**The problem**: Copy the listing that follows exactly. Its pictures do not belong in the copy.

*** Exercise material Section Begins ***

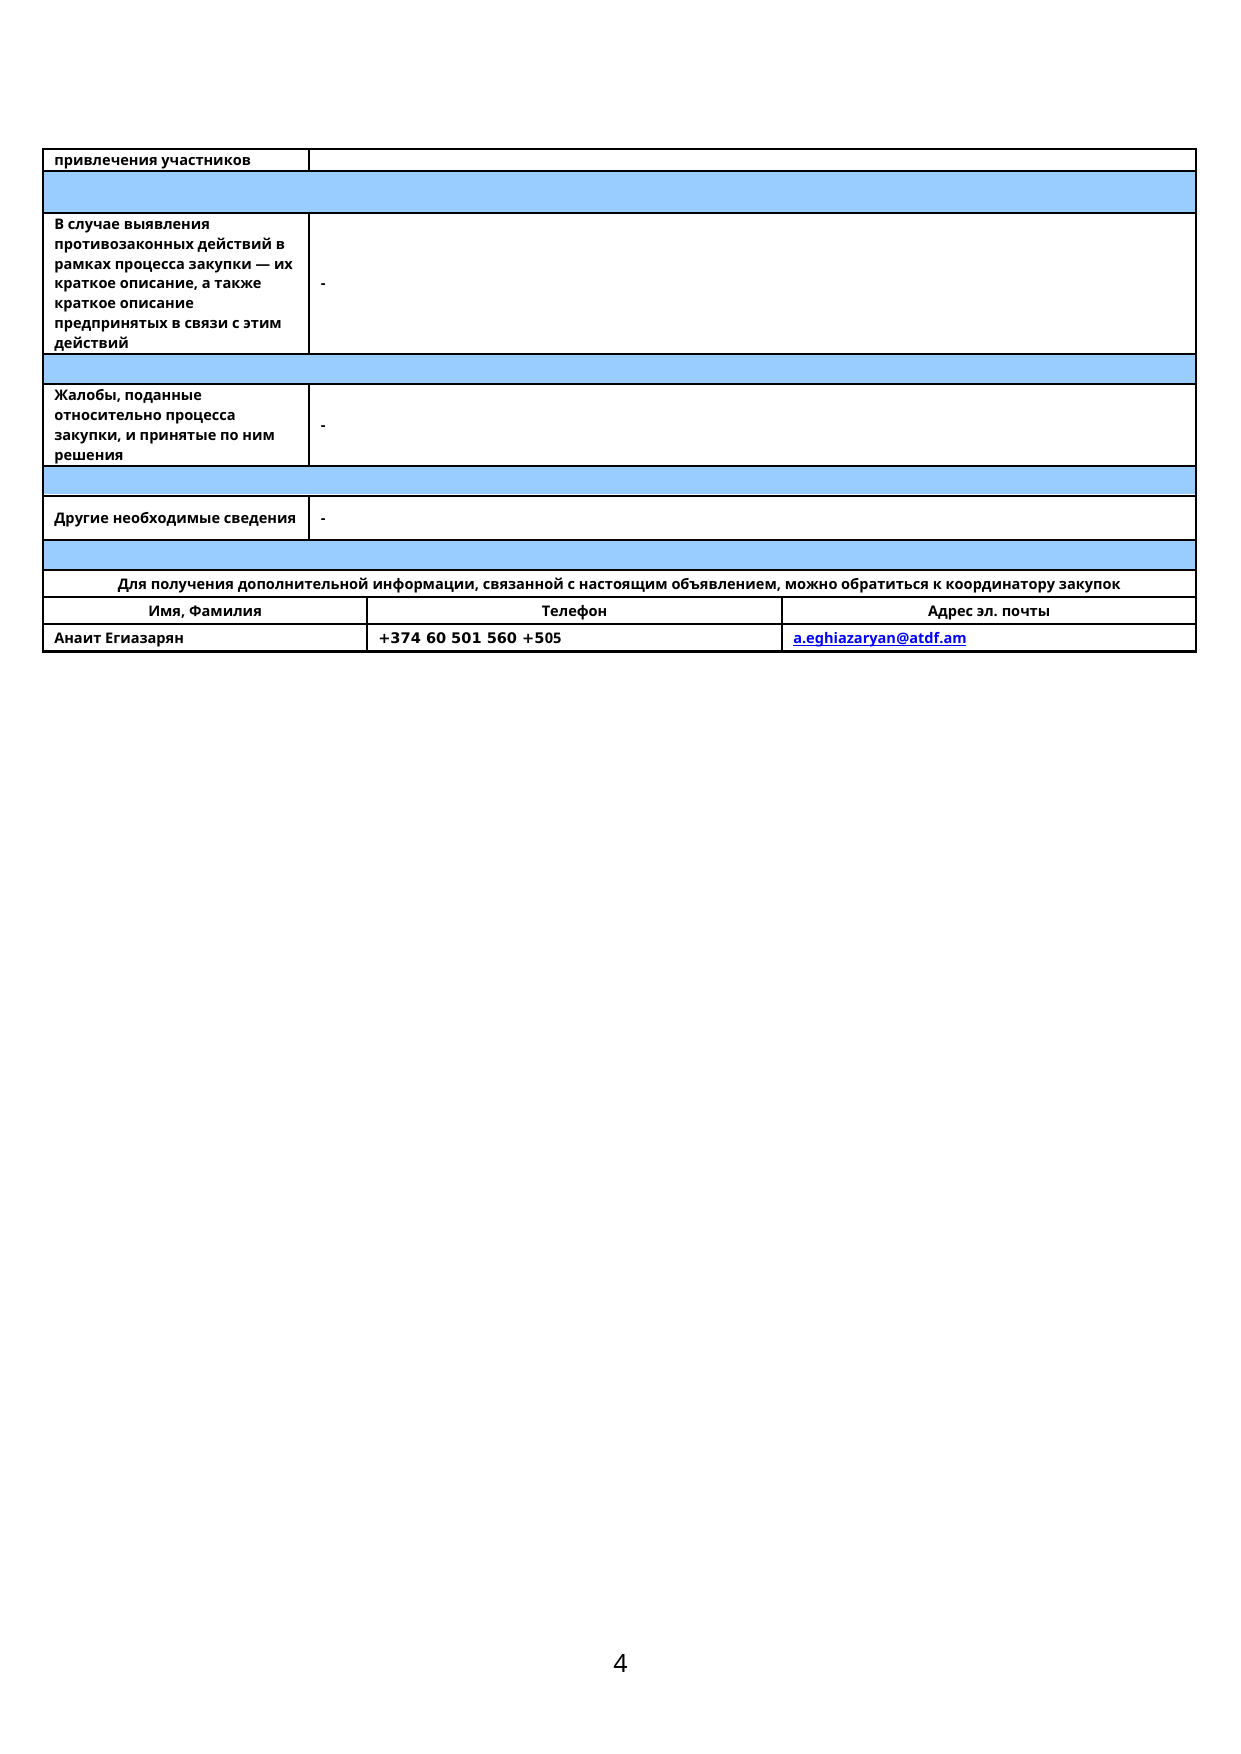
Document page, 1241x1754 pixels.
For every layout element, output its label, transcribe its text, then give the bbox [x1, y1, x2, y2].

table_cell Для получения дополнительной информации, связанной с настоящим объявлением, можно обратиться к координатору закупок [44, 571, 1195, 596]
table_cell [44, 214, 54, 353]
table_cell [44, 150, 308, 170]
table_cell [44, 355, 1195, 383]
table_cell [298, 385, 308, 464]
table_cell a.eghiazaryan@atdf.am [783, 625, 1195, 650]
table_cell Телефон [368, 598, 781, 623]
table_cell Другие необходимые сведения [44, 497, 308, 539]
table_cell - [310, 214, 1195, 353]
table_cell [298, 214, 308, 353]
table_cell [44, 172, 1195, 212]
table_cell Адрес эл. почты [783, 598, 1195, 623]
table_cell +374 60 501 560 +505 [368, 625, 781, 650]
table_cell - [310, 497, 1195, 539]
table_cell [44, 467, 1195, 494]
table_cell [310, 150, 1195, 170]
table_cell - [310, 385, 1195, 464]
table_cell Имя, Фамилия [44, 598, 366, 623]
table_cell Анаит Егиазарян [44, 625, 366, 650]
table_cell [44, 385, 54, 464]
table_cell [44, 541, 1195, 569]
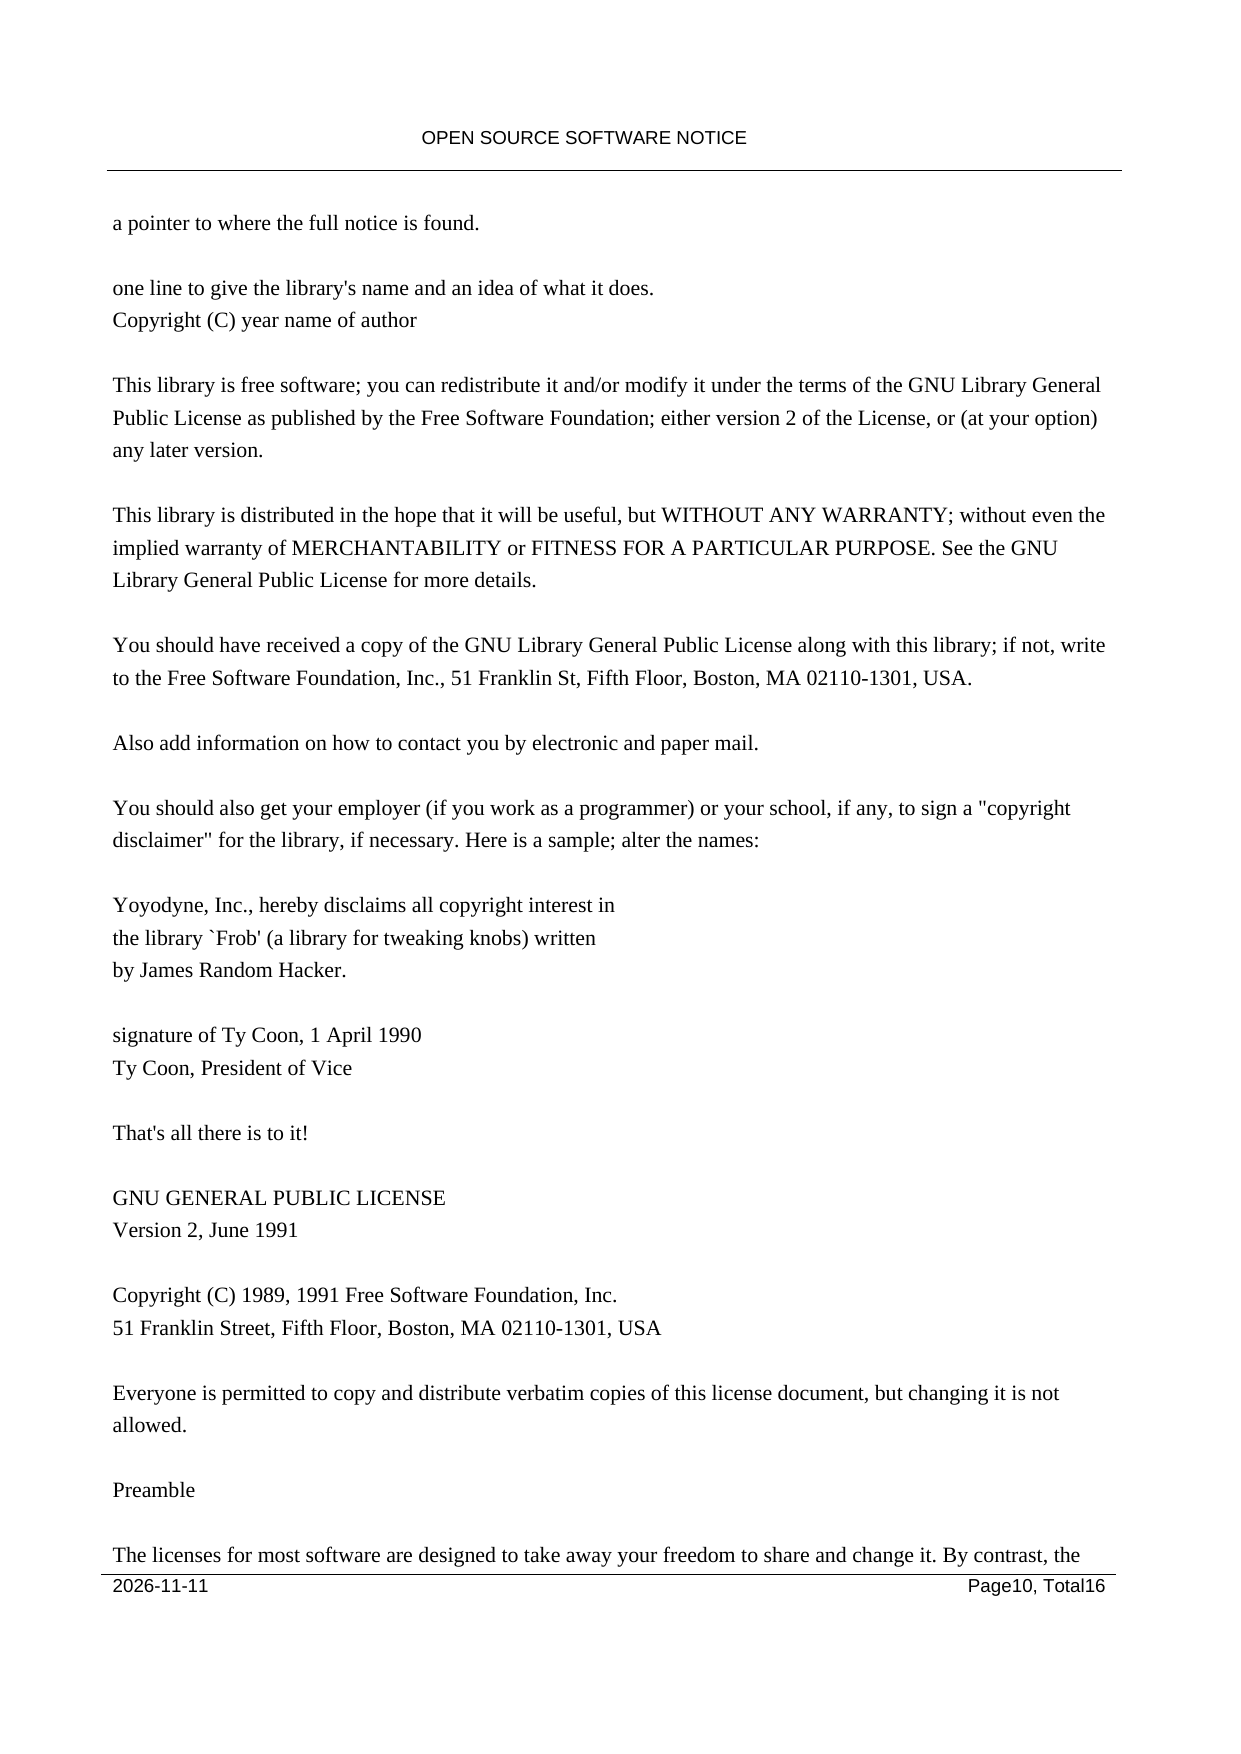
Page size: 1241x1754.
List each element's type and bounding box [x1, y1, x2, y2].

text [112, 206, 1128, 1571]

*** Exercise material Section Ends ***

**Output below**:
Document page, 1241x1754 pixels.
For every layout element, output its label, transcribe its text, then give the bbox [x1, y1, x2, y2].

table_cell Для получения дополнительной информации, связанной с настоящим объявлением, можно обратиться к координатору закупок [44, 571, 1195, 596]
table_cell [44, 214, 54, 353]
table_cell [44, 150, 308, 170]
table_cell [44, 355, 1195, 383]
table_cell [298, 385, 308, 464]
table_cell a.eghiazaryan@atdf.am [783, 625, 1195, 650]
table_cell Телефон [368, 598, 781, 623]
table_cell Другие необходимые сведения [44, 497, 308, 539]
table_cell - [310, 214, 1195, 353]
table_cell [298, 214, 308, 353]
table_cell [44, 172, 1195, 212]
table_cell Адрес эл. почты [783, 598, 1195, 623]
table_cell +374 60 501 560 +505 [368, 625, 781, 650]
table_cell - [310, 497, 1195, 539]
table_cell [44, 467, 1195, 494]
table_cell [310, 150, 1195, 170]
table_cell - [310, 385, 1195, 464]
table_cell Имя, Фамилия [44, 598, 366, 623]
table_cell Анаит Егиазарян [44, 625, 366, 650]
table_cell [44, 385, 54, 464]
table_cell [44, 541, 1195, 569]
Page size: 1241x1754.
List each element's type and bounding box [x1, y1, x2, y2].

text [112, 206, 1128, 1571]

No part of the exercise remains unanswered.